One of the most difficult symptoms of ulcerative colitis that I have had to deal with is abdominal cramps. Now, keep in mind that I have children and I think that some of the abdominal cramps that I have rival contractions. OK, maybe they are not that bad – but, sometimes, they sure feel like it!
I have several ways that I cope with the horrible abdominal cramps associated with ulcerative colitis. It is just a matter of trial and error with each abdominal cramp flare-up to figure out what method works the best for that set of cramps. I only take prescription medication when I absolutely have to, and I will not take them if I am staying home and not going anywhere.
I have discovered that laying flat on my stomach on the floor helps to lessen the pain. I am not sure why this works, but it does work for me. I know a few other ulcerative colitis sufferers who say that this helps them, too. When you first lie down on the floor, it hurts a little more, but once you lie down fully and relax, the pain does lessen.
I remember during child birth the nurses told me not to tense my body up. This suggestion works for ulcerative colitis cramps too! The more relaxed you can keep your stomach area, the less it will hurt. I guess that this is why stretching my abdominal muscles works sometimes.
I have an exercise ball that I will lay across on my back. This helps sometimes. I use my exercise ball a lot. I will turn over and lay on my stomach sometimes because the pressure helps to relieve the cramps too.

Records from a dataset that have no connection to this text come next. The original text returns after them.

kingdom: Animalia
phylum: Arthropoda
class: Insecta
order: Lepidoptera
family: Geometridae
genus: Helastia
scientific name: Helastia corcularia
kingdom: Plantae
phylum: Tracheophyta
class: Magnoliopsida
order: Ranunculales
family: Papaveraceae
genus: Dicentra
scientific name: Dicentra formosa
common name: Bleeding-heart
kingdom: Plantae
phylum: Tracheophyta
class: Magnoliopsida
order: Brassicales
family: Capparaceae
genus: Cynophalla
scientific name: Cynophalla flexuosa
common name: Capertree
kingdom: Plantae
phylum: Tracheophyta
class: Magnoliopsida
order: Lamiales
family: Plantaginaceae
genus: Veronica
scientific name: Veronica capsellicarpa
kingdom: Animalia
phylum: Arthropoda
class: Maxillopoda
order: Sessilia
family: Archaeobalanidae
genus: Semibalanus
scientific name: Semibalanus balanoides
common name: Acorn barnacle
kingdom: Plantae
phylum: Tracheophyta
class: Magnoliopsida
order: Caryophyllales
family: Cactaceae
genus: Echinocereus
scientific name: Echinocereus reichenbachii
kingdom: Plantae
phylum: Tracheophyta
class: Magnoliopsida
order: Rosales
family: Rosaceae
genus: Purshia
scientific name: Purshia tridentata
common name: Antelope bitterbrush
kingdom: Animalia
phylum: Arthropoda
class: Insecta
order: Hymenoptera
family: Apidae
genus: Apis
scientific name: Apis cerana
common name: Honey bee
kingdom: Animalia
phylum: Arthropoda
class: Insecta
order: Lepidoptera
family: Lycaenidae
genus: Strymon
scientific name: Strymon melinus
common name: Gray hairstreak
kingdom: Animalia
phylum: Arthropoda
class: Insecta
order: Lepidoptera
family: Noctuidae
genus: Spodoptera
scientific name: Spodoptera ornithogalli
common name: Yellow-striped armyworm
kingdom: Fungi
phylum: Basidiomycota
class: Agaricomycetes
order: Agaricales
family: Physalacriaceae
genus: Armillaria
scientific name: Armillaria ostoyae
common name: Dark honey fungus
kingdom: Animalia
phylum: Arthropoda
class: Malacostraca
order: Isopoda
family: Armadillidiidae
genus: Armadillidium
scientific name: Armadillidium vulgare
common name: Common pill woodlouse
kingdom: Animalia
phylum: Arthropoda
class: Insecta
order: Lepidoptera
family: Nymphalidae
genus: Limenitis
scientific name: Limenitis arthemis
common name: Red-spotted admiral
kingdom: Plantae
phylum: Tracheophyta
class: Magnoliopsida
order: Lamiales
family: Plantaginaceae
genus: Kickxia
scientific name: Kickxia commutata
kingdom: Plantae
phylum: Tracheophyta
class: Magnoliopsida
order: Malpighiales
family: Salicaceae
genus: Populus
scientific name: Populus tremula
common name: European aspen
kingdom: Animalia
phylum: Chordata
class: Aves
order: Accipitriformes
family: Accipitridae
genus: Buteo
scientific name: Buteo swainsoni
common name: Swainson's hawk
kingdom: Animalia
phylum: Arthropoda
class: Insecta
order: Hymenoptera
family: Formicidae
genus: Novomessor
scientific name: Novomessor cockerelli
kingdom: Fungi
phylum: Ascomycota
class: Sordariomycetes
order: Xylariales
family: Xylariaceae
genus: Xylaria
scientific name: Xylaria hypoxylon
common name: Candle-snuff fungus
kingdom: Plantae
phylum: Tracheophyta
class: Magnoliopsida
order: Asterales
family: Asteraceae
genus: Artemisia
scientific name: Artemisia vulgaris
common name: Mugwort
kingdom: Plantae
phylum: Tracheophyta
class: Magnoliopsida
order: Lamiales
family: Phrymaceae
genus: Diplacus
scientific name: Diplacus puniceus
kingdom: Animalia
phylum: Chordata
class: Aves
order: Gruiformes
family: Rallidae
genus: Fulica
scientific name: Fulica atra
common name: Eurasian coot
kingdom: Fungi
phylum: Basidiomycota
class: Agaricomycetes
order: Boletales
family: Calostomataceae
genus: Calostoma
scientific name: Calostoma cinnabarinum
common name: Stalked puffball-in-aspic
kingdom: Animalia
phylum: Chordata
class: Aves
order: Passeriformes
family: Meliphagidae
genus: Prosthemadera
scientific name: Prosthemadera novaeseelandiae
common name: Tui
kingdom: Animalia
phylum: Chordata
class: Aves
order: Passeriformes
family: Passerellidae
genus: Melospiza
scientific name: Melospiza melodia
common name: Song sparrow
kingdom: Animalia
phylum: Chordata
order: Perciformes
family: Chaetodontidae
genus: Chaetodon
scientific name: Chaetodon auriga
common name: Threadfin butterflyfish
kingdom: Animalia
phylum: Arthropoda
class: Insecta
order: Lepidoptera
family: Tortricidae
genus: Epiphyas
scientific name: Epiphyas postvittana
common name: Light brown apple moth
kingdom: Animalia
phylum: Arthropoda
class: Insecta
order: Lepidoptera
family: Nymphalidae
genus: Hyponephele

I have also figured out that if I exercise my stomach muscles when I am not having cramps, that my cramps are not as bad. I do abdominal exercises on my exercise ball. I also work my back muscles. This also helps with my cramps.
Sometimes, if I am having truly horrible cramps, I run a bath tub of warm water. I put Epsom salt in the water. I make sure that the water is between 104 degrees and 110 degrees. I am not sure exactly why but, this is the temperature range that seems to work the best for me. Anything cooler does not help much. Anything hotter seems to make my cramps worse. Plus, if the water is too hot, I can’t sit in it very long. When you do soak in the tub, if it is not deep enough to cover your whole stomach, turn over and lay on your stomach. This has a triple effect because there will be light pressure on your stomach, it will be in the warm water and you will be stretching your stomach muscles slightly because you have to keep your face out of the water.
I guess that everyone just has to figure out what works for them when it comes to getting through ulcerative colitis cramps. It took me about a year to figure out what works for me. I have a lot of friends who have ulcerative colitis and a few friends with other abdominal conditions who gave me a lot of suggestions that worked for them but, some of the suggestions just did not seem to work for me.
Just remember that every abdominal cramp is different so, you may have to try a few different things to get the best relief possible.